First, the lien of the 2nd mortgage survives a Chap 7 BK, no ifs, ands, or buts, about it. So, that should clear up any confusion on that point. Second, given current valuations, a 2nd mortgage holder is not in a "practical" position to initiate foreclosure, because the 1st mortgage holder gets paid first, and currently home values are too depressed. However, the 2nd mortgage has the "legal right" to foreclose, and that right survies the BK.
Basically, by riding through your 2nd mortgage and not making payments, you are gambling that you can settle the 2nd mortgage at some point in the future after the BK is discharged.
Here are the risks and challenges
1. Obviously, you need to come-up with the money settle. If you just filed chapter 7, how likely is that?
2. The 2nd mortgage company, or JDB, does not have to settle with you. You can't force them, they can sit on it, accumulating interest etc.
3. If you go to sell your house, you will have to deal with the 2nd mortgage then, and they can hold up the sale or even quash it unless they are paid in full. You need to be able to pass clear title.
4. If home values go back up, they can foreclose.
5. You can probably forget about refinancing, same issue as #3, most banks won't refinance the first if the second isn't dealt with in some way.
Regarding the discharge of chapter 7, the JDB should not be contacting you. The ONLY right they have is the right of foreclosure. Aside from letting you know that they own the debt and they are the ones you should be making payments too, they should not be making any effort to collect the debt.

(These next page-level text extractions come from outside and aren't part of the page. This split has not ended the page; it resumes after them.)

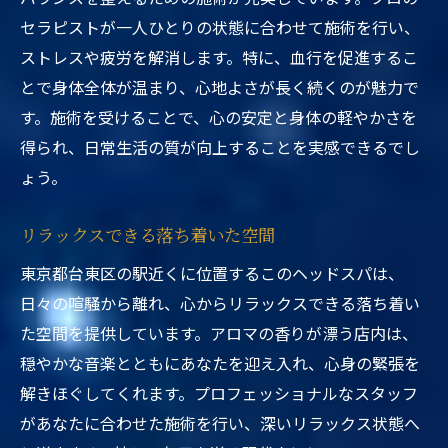
セラピストが一人ひとりの状態に合わせて施術を行い、
ストレスや疲労を解消します。特に、血行を促進するこ
とで身体全体が温まり、心地よさが長く続くのが魅力で
す。施術を受けることで、心の安定と身体の軽やかさを
得られ、日常生活の質が向上することを実感できるでし
ょう。
リラックスできる落ち着いた空間
東京都台東区の駅近くに位置するこのヘッドスパは、
日々の喧騒から離れ、心からリラックスできる落ち着い
た空間を提供しています。アロマの香りが漂う店内は、
穏やかな音楽とともにあなたを迎え入れ、心身の緊張を
解きほぐしてくれます。プロフェッショナルなスタッフ
があなたに合わせた施術を行い、深いリラックス状態へ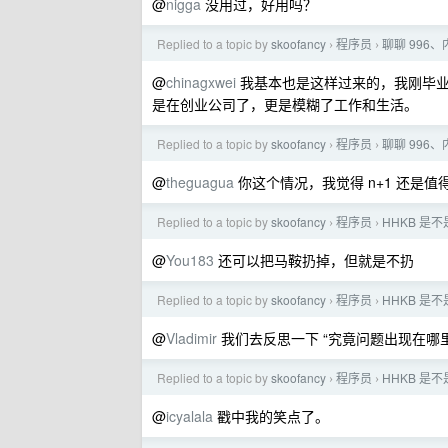
@
nigga
没用过，好用吗？
Replied to a topic by
skoofancy
程序员
聊聊 996
›
›
@
chinagxwei
我基本也是这样过来的，我刚毕业
是在创业公司了，更是模糊了工作和生活。
Replied to a topic by
skoofancy
程序员
聊聊 996
›
›
@
theguagua
你这个情况，我觉得 n+1 还是值
Replied to a topic by
skoofancy
程序员
HHKB 是
›
›
@
You183
还可以把马鞍扔掉，但就是不扔
Replied to a topic by
skoofancy
程序员
HHKB 是
›
›
@
Vladimir
我们去反思一下 “究竟问题出现在哪里
Replied to a topic by
skoofancy
程序员
HHKB 是
›
›
@
icyalala
戳中我的笑点了。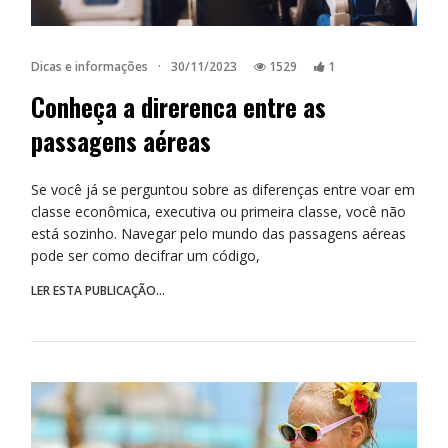
Dicas e informações
·
30/11/2023
1529
1
Conheça a direrenca entre as
passagens aéreas
Se você já se perguntou sobre as diferenças entre voar em
classe econômica, executiva ou primeira classe, você não
está sozinho. Navegar pelo mundo das passagens aéreas
pode ser como decifrar um código,
LER ESTA PUBLICAÇÃO...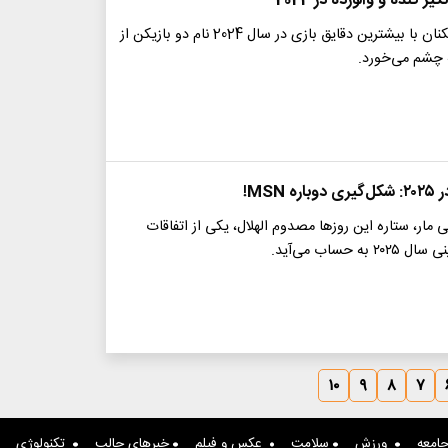
ز کنده و والورده در 2024
در فهرست بازیکنان با بیشترین دقایق بازی در سال 2024 نام دو بازیکن از
ه چشم می‌خورد.
 MSN!
ی مار، ستاره این روزها مصدوم الهلال، یکی از اتفاقات
به حساب می‌آید.
۱۰
۹
۸
۷
امعه
ورزش
سلامت
عکس و فیلم
خبرهای جالب
تکنولوژی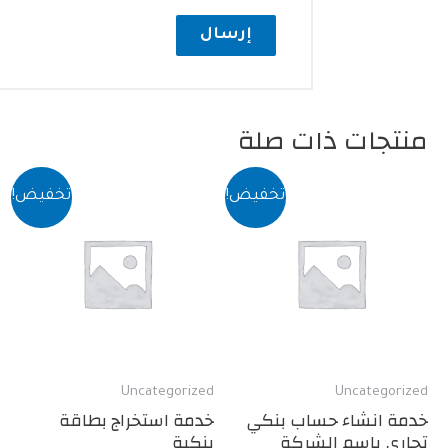
ات ذات صلة
تخفيض!
تخفيض!
Uncategorized
Uncate
انشاء حساب بنكي
خدمة استخراج بطاقة
 باسم الشركة
بنكية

I am not a big fan of this strategy, for most people, it is too risky. Unless you are actually able to settle, you will never generate positive value in your house, you are essentially renting.
To follow-up on JustBrokes comments about JDB's being able to enforce the lien in a sale scenario, realize that the burden will be on the seller. The lien is recorded at the county, it is going to sit there until someone with authority removes it, the lender or a court order. So, if you go to sell your property and do not have funds to satisfy the 2nd mortgage lien, you will have to file a suit in county court to quash the lien (and gamble that the JDB cannot actually show they have the right to collect). Same issue with the foreclosure, if a JDB initiates foreclosure, the burden will be on you to remove the foreclosure to county court to quash the lien and stop the foreclosure.Last edited by HHM; 06-07-2009, 08:32 AM.